Completely Arbitrary Protocol To Cause Horrific Aggravation
One of the things I'd most like to see banished from the internet is the CAPTCHA, a chirpy acronym that stands for Completely Arbitrary Protocol To Cause Horrific Aggravation. I'm pretty sure it's that, anyway.
I know for a fact that this is not the best way to secure information on the internet. How do I know this? Common sense. No bank website I've ever used uses CAPTCHA for security. Nor do big businesses like Amazon, PayPal or Ebay. These are the websites that deal with the information that it is most vitally important that hackers don't get at; your bank account details. They don't use CAPTCHA, and they seem pretty secure to me.

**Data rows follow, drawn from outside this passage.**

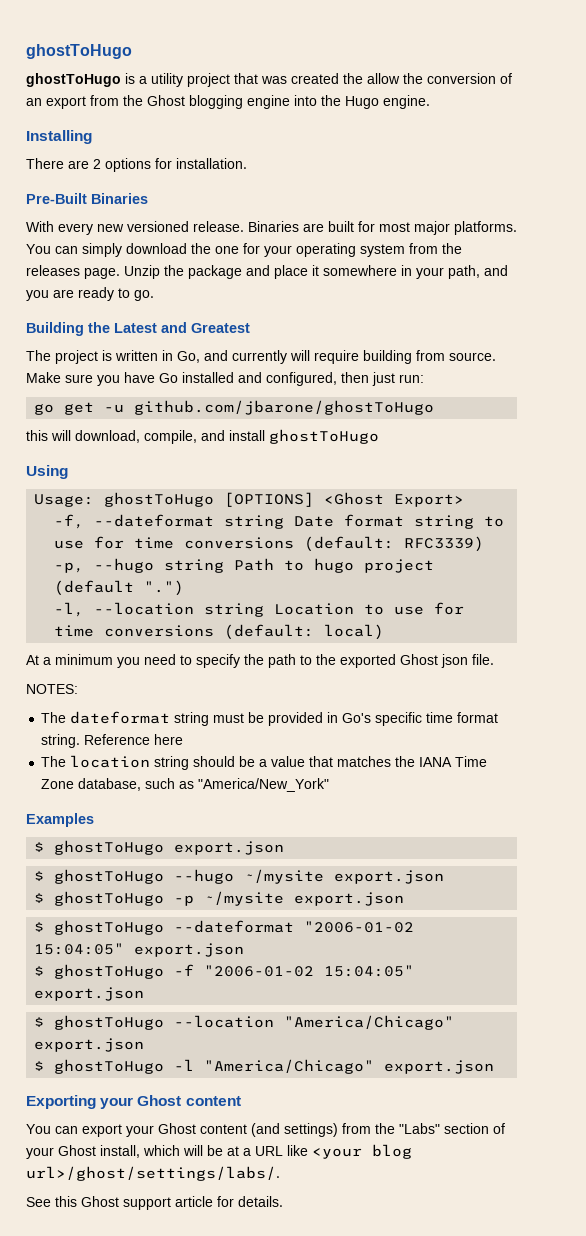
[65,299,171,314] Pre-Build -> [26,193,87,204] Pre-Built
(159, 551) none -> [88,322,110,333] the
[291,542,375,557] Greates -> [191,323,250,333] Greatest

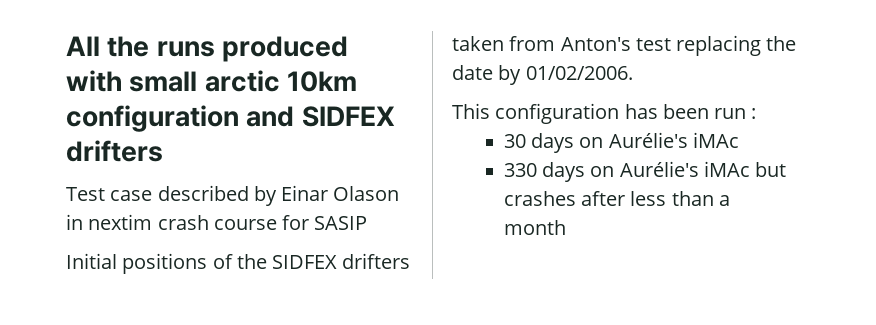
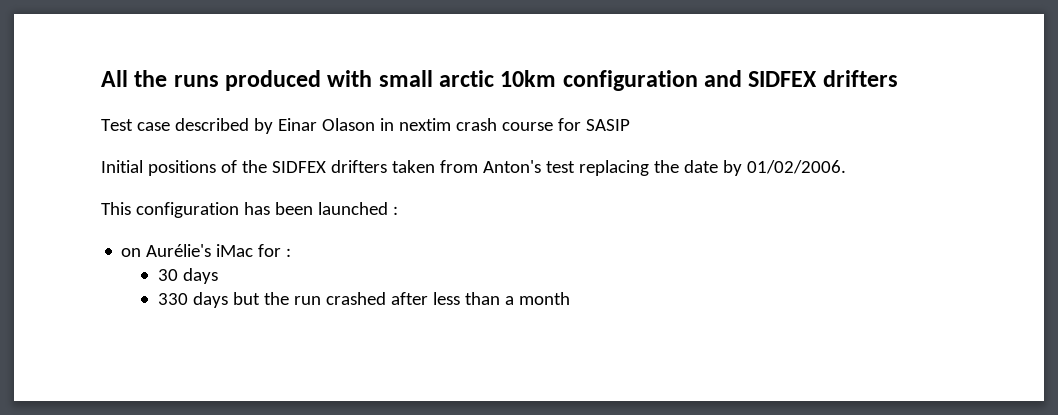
[714,108,747,119] run -> [317,202,398,215] [121,244,282,257] launched : // on Aurélie's iMac for
[579,132,740,148] on Aurélie's iMAc -> (218, 276) none
[590,161,787,177] [503,191,576,206] on Aurélie's iMAc but crashes -> [232,292,386,305] but the run crashed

What does use CAPTCHA? Hotmail. Hotmail uses it. And this has got to be the only piece of evidence required to demonstrate that CAPTCHA is an utterly useless method of security. Hotmail has got to be the most hacked site in existance, effectively demonstrated by the time some internet badman managed to spoof my account information and enlist me as a proxy viagra salesman.
What was Hotmail's solution to this horrific web-crime? Make me enter a CAPTCHA. And guess what? My account continued to be spoofed on a daily basis. Well done Hotmail, well done CAPTCHA.
Know how I stopped my account getting spoofed? I changed my password. Hey, The Internet, remember passwords? Those little memorable combinations of letters and numbers that people use to stop everyone on Earth being able to get into their information?
Those are perfectly good for securing my damn bank details, so why don't we all use those, and quit making me copy out a list of goddamn squiggly-ass letters I can't bloody read? Thank you.